Mengandung selama sepuluh bulan

Pertarungan Antara Selir Utama Ucapan Lembut 1977kata 2026-02-09 12:31:56

Awalnya aku mengira bahwa ketika Dodo mengetahui aku tengah mengandung, ia akan sangat gembira. Namun, ternyata ia hanya mengangguk pelan, dengan tenang memerintahkan pelayan menyiapkan makan seperti biasa, tanpa ada perubahan dari hari-hari sebelumnya. Melihat aku kecewa dan diam-diam meliriknya, ia membelai kepalaku seperti menenangkan seekor anak anjing, “Makanlah yang banyak.” Tiong Ma dan beberapa pelayan wanita membawa kotak makanan masuk, setelah mengatur semuanya, mereka menyuruh pelayan lain pergi. Tiong Ma dan Aruna melayani kami makan.
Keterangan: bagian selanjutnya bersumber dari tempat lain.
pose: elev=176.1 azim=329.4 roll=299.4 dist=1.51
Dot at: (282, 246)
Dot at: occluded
Aku ngambek dan enggan makan, Dodo hanya membujuk sedikit. Namun, ketika tiba waktu beristirahat, sikapnya berubah jauh.

Saat naik ke tempat tidur, aku sengaja membelakanginya. Tak disangka Dodo menarikku ke dalam pelukannya, setelah beberapa kali berusaha melepaskan diri, aku akhirnya menyerah dan patuh berada di dadanya. Kepuasan terpancar dari wajah Dodo. Kami berdua tidak memejamkan mata, hanya diam mendengarkan detak jantung masing-masing, tanpa perlu bicara, hati kami saling terhubung. Kami sama-sama menantikan kehadiran anak ini, berjanji akan melindunginya sepenuh hati, seperti Dodo yang menggenggam erat tanganku, aku bagai permata di telapak tangannya.
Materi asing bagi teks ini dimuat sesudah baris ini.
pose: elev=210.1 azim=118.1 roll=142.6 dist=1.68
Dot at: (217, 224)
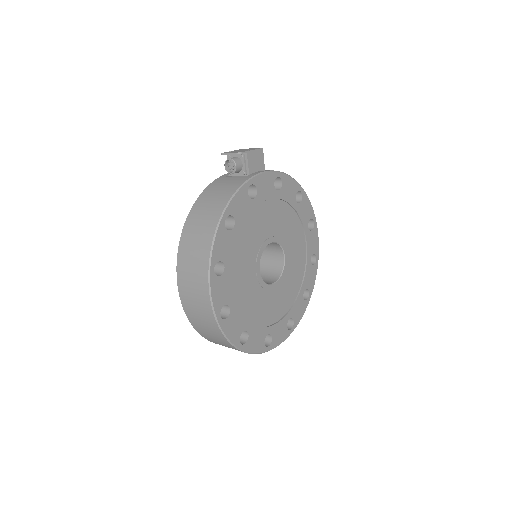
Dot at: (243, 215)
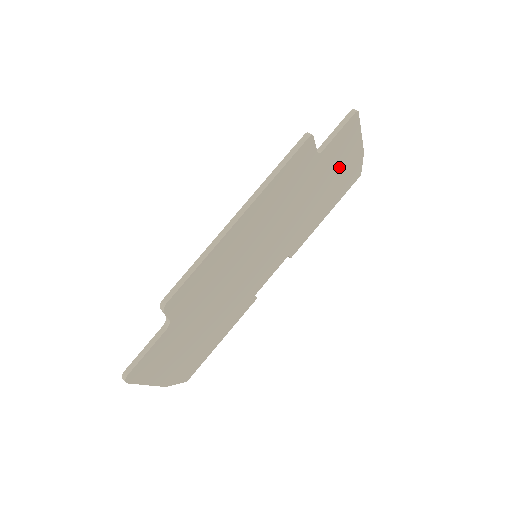
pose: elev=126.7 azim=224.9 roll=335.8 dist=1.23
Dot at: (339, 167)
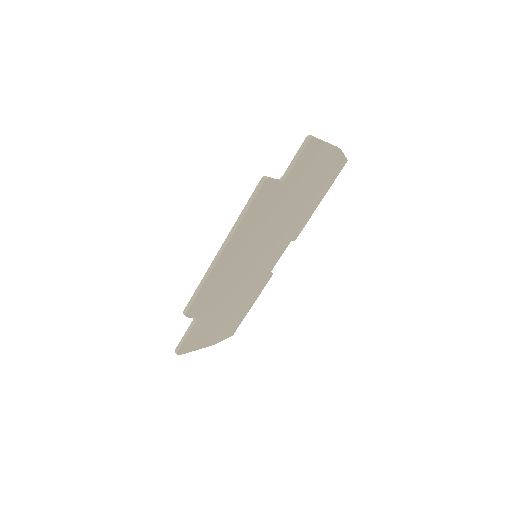
Dot at: (314, 173)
Pada tahun kesepuluh Dinasti Tiancong, di bulan keempat, para bangsawan dan pejabat mengajukan permohonan agar Raja Taiji diberikan gelar kehormatan, dengan alasan rakyat dari negeri jauh telah tunduk dan kekuatan negara semakin besar, namun permohonan itu belum dikabulkan. Setelah itu, Saha Lian meminta para bangsawan untuk mengevaluasi masa lalu dan berjanji akan setia di masa depan. Raja Taiji setuju untuk mempertimbangkannya. Raja Taiji lalu meminta pendapat pejabat dan cendekiawan Han mengenai pemberian gelar kehormatan, Bao Chengxian, Ning Wanwo, Fan Wencheng, Luo Xiujin, dan lain-lain menyatakan persetujuan. Saha Lian kembali mengumpulkan para bangsawan untuk menulis sumpah setia kepada Raja Taiji. Para bangsawan dari luar daerah pun ikut meminta gelar kehormatan, Raja Taiji pun menyetujuinya. Persiapan pemberian gelar kehormatan selesai pada akhir bulan ketiga tahun kesepuluh Dinasti Tiancong.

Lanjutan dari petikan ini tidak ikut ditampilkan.